The intent was to ensure Medicare-eligible individuals had the information needed to make informed enrollment decisions and to avoid penalties if their existing coverage was non-creditable.

HRAs were swept into this requirement under the prior framework, even though as CMS has now formally acknowledged, their design makes a meaningful “creditable coverage” determination nearly impossible.

Why the Change Makes Sense

The core issue is a structural mismatch. HRAs and ICHRAs are reimbursement accounts – not insurance plans. They don’t directly cover prescription drugs; they provide tax-free funds that employees can use toward qualified medical expenses or individual health insurance premiums (in the case of ICHRAs).

CMS stated that continuing to require creditable coverage notices from these arrangements created more problems than it solved.
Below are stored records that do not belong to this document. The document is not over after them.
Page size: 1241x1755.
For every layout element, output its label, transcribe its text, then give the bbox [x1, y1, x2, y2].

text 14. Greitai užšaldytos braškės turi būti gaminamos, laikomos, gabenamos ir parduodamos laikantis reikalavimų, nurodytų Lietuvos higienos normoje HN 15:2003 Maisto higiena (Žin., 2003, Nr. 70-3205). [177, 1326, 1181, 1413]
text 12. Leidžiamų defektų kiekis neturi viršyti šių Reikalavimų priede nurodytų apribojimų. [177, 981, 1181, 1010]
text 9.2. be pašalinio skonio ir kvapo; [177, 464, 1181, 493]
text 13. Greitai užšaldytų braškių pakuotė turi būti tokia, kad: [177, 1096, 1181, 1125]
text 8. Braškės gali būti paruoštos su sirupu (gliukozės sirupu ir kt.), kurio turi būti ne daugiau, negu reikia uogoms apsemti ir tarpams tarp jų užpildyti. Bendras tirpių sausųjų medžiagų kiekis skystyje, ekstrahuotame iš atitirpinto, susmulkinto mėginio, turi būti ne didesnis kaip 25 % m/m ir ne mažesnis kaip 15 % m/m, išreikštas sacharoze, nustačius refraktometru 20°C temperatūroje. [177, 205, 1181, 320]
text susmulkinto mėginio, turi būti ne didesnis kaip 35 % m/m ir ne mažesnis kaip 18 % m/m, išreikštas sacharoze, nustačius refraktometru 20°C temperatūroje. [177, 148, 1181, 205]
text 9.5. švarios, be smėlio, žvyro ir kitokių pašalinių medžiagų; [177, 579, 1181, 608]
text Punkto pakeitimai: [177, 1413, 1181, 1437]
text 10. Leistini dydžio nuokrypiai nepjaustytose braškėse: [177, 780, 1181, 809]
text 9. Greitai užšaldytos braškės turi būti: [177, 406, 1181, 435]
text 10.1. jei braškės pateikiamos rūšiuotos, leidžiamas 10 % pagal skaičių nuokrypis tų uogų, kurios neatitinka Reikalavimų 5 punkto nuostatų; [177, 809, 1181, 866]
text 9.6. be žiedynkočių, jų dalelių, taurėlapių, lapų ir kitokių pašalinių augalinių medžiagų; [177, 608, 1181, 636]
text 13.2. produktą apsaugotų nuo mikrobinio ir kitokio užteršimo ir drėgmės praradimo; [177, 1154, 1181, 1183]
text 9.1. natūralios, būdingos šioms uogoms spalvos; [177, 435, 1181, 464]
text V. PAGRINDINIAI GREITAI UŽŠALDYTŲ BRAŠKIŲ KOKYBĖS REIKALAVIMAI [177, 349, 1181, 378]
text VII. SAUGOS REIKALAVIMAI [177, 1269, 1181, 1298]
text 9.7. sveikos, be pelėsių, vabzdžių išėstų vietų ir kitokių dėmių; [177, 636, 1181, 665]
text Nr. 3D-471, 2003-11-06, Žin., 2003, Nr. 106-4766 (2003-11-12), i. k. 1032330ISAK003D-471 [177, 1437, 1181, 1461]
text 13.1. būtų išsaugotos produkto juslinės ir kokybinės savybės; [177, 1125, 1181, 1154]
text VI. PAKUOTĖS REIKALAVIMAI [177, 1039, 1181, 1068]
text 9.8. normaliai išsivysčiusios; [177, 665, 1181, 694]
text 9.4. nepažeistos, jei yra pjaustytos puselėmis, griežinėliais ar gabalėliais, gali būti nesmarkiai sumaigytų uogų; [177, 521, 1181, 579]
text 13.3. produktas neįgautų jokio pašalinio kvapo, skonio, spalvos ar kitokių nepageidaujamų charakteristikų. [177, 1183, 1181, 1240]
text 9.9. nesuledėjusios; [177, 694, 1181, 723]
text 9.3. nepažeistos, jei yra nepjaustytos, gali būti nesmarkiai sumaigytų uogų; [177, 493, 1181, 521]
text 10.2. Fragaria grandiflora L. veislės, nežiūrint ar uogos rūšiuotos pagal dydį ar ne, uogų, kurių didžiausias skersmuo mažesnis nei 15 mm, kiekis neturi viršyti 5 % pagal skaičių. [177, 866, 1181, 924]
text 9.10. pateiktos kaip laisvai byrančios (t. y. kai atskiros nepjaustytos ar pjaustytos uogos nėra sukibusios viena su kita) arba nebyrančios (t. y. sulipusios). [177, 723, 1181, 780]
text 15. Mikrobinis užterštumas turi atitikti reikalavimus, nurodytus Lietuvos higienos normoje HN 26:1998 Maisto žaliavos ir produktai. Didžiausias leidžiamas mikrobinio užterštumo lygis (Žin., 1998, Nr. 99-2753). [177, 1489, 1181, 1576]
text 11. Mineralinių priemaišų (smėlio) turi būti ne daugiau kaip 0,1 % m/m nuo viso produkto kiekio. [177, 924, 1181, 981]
In particular, the reporting obligation placed administrative burden on employers and TPAs for a disclosure that provided little meaningful guidance to participants.

This change aligns HRAs and ICHRAs with Health FSAs and HSAs, which were already excluded from Part D creditable coverage requirements.

However, the final rule does not change requirements for traditional group health plans that directly offer prescription drug coverage. Those plans (major medical plans with a pharmacy benefit) remain fully subject to the Part D creditable coverage notice and CMS reporting requirements. The exemption is targeted specifically at account-based arrangements that do not provide direct drug coverage.

What Employers and Plan Sponsors Should Do Now

There are two practical considerations between now and January 1, 2027:

  • Continue current obligations through the 2026 plan year. Until the effective date of the final rule, all existing Part D creditable coverage disclosure requirements remain in force for HRAs and ICHRAs. Notices must still be provided, and CMS disclosures must still be filed as applicable.
  • Work with your TPA and broker to confirm your 2027 compliance posture. Once the rule takes effect, the administrative steps associated with creditable coverage determination and notice delivery for your HRA or ICHRA will no longer be required.

At Diversified Benefit Services, administering account-based plans is what we do every day. Regulatory changes like this one are part of what we monitor on behalf of our clients and broker partners so you can focus on what matters most.

Brokers Note

This is a useful conversation to have proactively with your employer clients who sponsor HRAs and ICHRAs…particularly those with any Medicare-eligible participants. The finalized exemption removes a compliance task that was always somewhat awkward to explain, and it signals continued regulatory recognition of account-based plans as structurally distinct from traditional group health coverage. ICHRA adoption, in particular, continues to grow and regulatory developments like this one help streamline the employer experience.